Chief Obafemi Jeremiah Oyeniyi Awolowo GCFR was born on March 6, 1909 in Remo town, Ogun State and died on May 9, 1987.

He was a Nigerian nationalist and statesman who played a key role in Nigeria's independence movement (1957–1960).

Awolowo founded the Yoruba nationalist group Egbe Omo Oduduwa and was the first Leader of Government Business and Minister of Local Government and Finance, and first Premier of the Western Region under Nigeria's parliamentary system, from 1952 to 1959. He was the official opposition leader in the federal parliament to the Balewa government from 1959 to 1963.

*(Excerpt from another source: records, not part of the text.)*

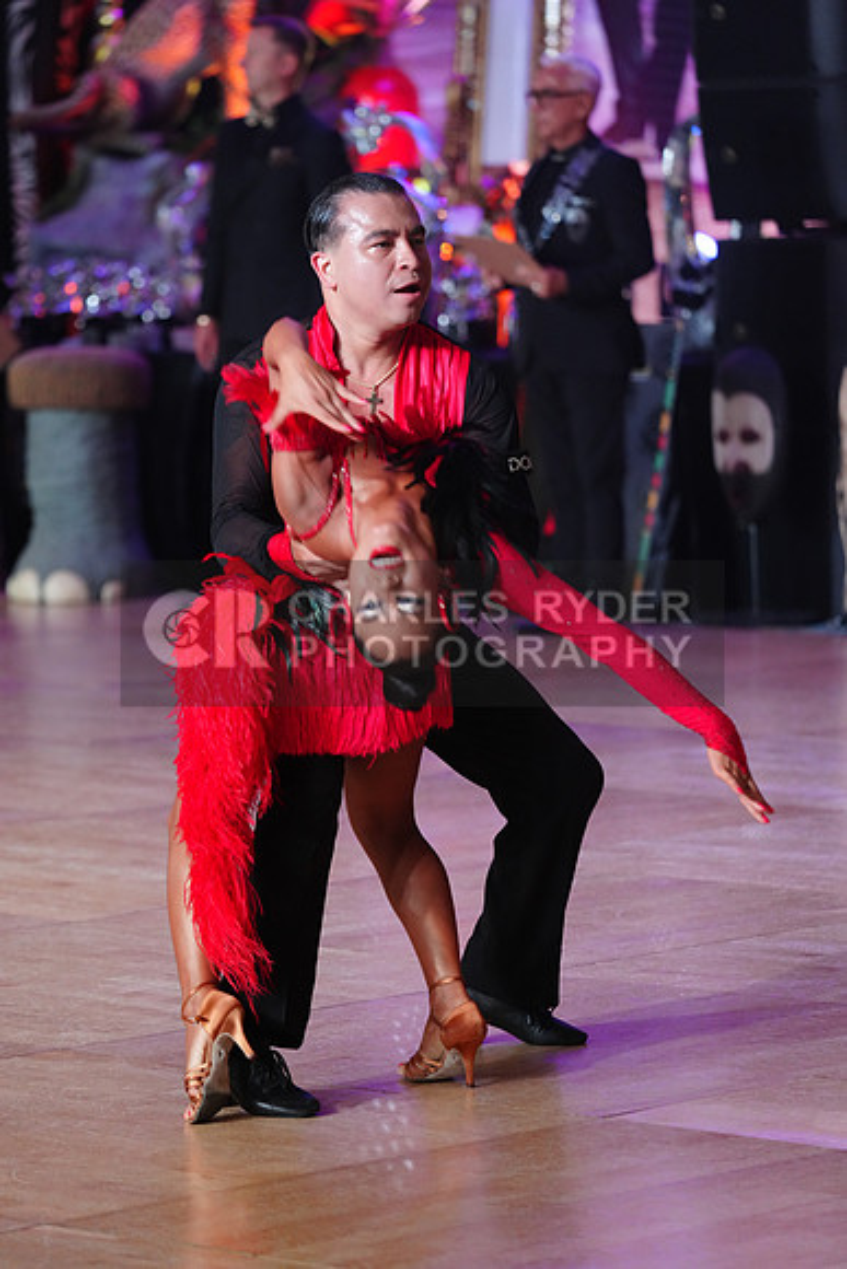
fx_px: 6242
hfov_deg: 7.8
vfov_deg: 11.6
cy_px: 634
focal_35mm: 177
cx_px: 424
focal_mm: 177
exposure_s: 1/250
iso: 3200
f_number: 4
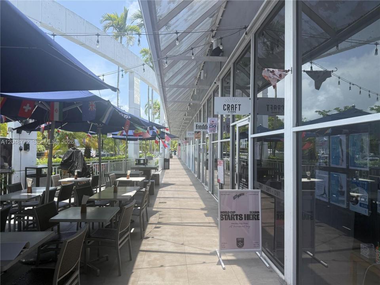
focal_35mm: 24
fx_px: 263
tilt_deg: +2.9
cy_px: 142
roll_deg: -1.6
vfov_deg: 56.8
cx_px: 190
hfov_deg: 71.6
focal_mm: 6.76
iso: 100
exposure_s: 1/1812
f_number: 1.78
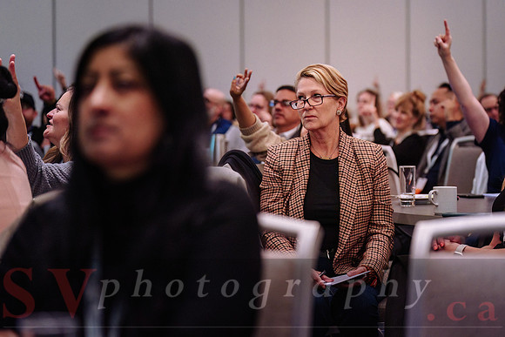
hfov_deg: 21.0
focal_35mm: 97
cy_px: 143
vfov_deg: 14.1
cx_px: 291
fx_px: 1360
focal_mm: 84
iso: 2500
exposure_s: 1/200
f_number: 2.8
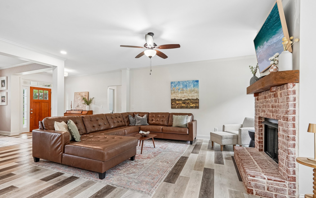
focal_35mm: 17
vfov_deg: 67.9
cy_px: 105
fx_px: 146
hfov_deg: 94.3
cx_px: 155
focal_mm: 16
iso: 800
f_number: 8
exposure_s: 1/20
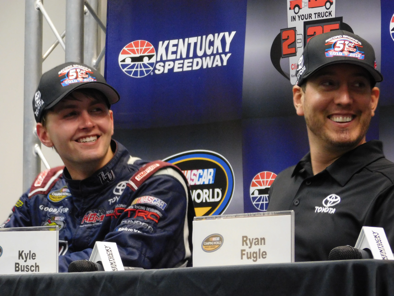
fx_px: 3028
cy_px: 148
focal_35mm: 266
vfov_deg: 5.6
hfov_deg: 7.4
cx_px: 197
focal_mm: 47.2
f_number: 5.7
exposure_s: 1/13
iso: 800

He attended various schools, including Baptist Boys' High School (BBHS), Abeokuta; then became a teacher in Abeokuta, after which he qualified as a shorthand typist. Subsequently, he served as a clerk at the Wesley College Ibadan, as well as a correspondent for the Nigerian Times.

Following his education at Wesley College, Ibadan, in 1927, he enrolled at the University of London as an External Student and graduated with the degree of Bachelor of Commerce (Hons.)

He went to the UK in 1944 to study law at the University of London and was called to the Bar by the Honorable Society of the Inner Temple on November 19 1946. In 1949, Awolowo founded the Nigerian Tribune, a private Nigerian newspaper, which he used to spread nationalist consciousness among Nigerians.

In 1945, he attended the fifth Pan-African Congress in Manchester as a representative of the Nigerian Youth Movement along with H. O. Davies. Also attending was an illustrious list of participants which included Kwame Nkrumah, Hastings Banda, Jomo Kenyatta and Jaja Wachuku, to name a few.

He proved to be and was viewed as a man of vision and a dynamic administrator. Awolowo was also the country's leading social democratic politician. He supported limited public ownership and limited central planning in government.

He believed that the state should channel Nigeria's resources into education and state-led infrastructural development. Controversially, and at considerable expense, he introduced free primary education for all and free health care for children in the Western Region, established the first television service in Africa in 1959, and the Oduduwa Group, all of which were financed from the highly lucrative cocoa industry which was the mainstay of the regional economy.